DISCOVERY AND CHARACTERIZATION OF PLANT PATHOGENS FOR BIOLOGICAL CONTROL OF INVASIVE WEEDS FROM THEIR NATIVE RANGE
Location: Foreign Disease-Weed Science
Title: Leaf anthracnose, a new disease of swallow-worts caused by Colletotrichum lineola from Russia
Submitted to: Plant Disease
Publication Type: Peer Reviewed Journal
Publication Acceptance Date: August 4, 2011
Publication Date: December 1, 2011
Citation: Berner, D.K., Cavin, C.A., Mukhina, Z., Kassanelly, D. 2011. Leaf anthracnose, a new disease of swallow-worts caused by Colletotrichum lineola from Russia. Plant Disease. 95:1586.
Interpretive Summary: Black swallow-wort and pale swallow-wort are invasive plants and are targets of biological control efforts to control their spread in the USA. In 2010, diseased leaves of a related plant were collected in the Krasnodar area of Russia and sent to the BSL-3 containment facility at the Foreign Disease-Weed Science Research Unit (FDWSRU) of the USDA/ARS in Frederick, Maryland. A fungus was collected from the leaves, and plants of black and pale swallow-wort, as well as plants from Russia, were sprayed with spores of the fungus. Two weeks later, the fungus was recovered from 12 of the 13 plants that had been sprayed. Spores of the fungus matched the description of Colletotrichum lineola. DNA sequences matched 100 percent to DNA of 15 other collections of C. lineola in the National Center for Biotechnology Information GenBank collection. Specimens of the fungus have been deposited in the U.S. national fungus collection. Further tests are planned to determine the suitability of the fungus for biological control of swallow-worts in the U.S.

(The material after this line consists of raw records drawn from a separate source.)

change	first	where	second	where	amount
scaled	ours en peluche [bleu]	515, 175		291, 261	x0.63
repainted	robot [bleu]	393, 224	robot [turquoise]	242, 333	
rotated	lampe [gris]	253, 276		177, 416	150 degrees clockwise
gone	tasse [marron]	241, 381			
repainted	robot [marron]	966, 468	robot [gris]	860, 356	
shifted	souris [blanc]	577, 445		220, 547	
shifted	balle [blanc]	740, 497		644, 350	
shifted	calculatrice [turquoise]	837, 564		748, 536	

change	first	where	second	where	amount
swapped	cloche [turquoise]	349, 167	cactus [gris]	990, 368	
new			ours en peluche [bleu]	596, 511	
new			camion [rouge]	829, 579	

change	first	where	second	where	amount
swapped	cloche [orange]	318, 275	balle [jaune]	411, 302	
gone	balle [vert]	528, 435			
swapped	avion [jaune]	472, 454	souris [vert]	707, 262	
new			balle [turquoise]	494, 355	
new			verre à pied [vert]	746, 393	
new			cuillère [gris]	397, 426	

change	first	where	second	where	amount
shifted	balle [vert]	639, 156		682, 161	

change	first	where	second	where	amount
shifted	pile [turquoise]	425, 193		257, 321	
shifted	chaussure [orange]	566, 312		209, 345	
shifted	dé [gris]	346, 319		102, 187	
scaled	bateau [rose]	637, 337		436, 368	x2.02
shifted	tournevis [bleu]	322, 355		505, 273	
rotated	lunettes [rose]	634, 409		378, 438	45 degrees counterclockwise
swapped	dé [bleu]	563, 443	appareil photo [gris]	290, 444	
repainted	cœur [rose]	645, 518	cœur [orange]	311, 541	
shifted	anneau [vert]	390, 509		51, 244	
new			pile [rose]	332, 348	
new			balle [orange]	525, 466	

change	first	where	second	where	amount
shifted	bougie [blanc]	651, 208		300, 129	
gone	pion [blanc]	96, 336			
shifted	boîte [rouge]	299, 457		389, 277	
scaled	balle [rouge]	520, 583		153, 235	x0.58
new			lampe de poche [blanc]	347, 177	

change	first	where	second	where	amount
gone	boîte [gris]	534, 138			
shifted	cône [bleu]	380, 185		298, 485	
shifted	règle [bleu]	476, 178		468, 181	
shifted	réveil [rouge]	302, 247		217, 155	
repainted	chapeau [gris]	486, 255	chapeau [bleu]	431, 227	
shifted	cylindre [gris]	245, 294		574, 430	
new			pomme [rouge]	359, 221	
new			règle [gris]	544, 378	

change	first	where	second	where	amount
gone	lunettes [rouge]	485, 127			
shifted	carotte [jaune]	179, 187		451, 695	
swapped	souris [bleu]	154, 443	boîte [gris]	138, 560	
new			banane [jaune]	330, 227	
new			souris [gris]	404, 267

Black swallow-wort Vincetoxicum nigrum (L.) Moench and pale swallow-wort Vincetoxicum rossicum (Kleopow) Borhidi (family Apocynaceae subfamily Asclepiadoideae) are invasive plants and are the targets of biological control efforts to control their spread in the USA. In 2010, diseased leaves of a related species, V. scandens Sommier and Levier, were collected in the Krasnodar area of Russia and sent to the BSL-3 containment facility at the Foreign Disease-Weed Science Research Unit (FDWSRU) of USDA/ARS in Frederick, Maryland. Pure cultures (FDWSRU 10-002) were obtained from the fungus isolate and seeds of V. scandens, collected simultaneously in Russia, were germinated and transplanted in a 20 degree C greenhouse under 12 hours of light. Two-month-old plants each of V. scandens, V. nigrum, and V. rossicum were inoculated with spores from two-week-old cultures of isolate 10-002. Two weeks later, the fungus was re-isolated from 7 out of 7 inoculated V. scandens plants, 1 out of 2 V. nigrum plants, and 4 out of 4 V. rossicum plants. Conidiophores were brown, septate, and branched. Lengths of the conidia conformed to the description of Colletotrichum lineola Corda, but the conidia were slightly narrower than described. Appressoria also conformed to the description of appressoria of Colletotrichum lineola Corda. DNA sequences of ITS1, 5.8S, and ITS2 (GenBank # HQ731491) aligned 100 percent to 15 isolates of C. lineola in GenBank. Voucher specimens of the fungus have been deposited in the U.S. national fungus collection. Host-range and efficacy tests are planned to determine the suitability of C. lineola for biological control of swallow-worts in the U.S.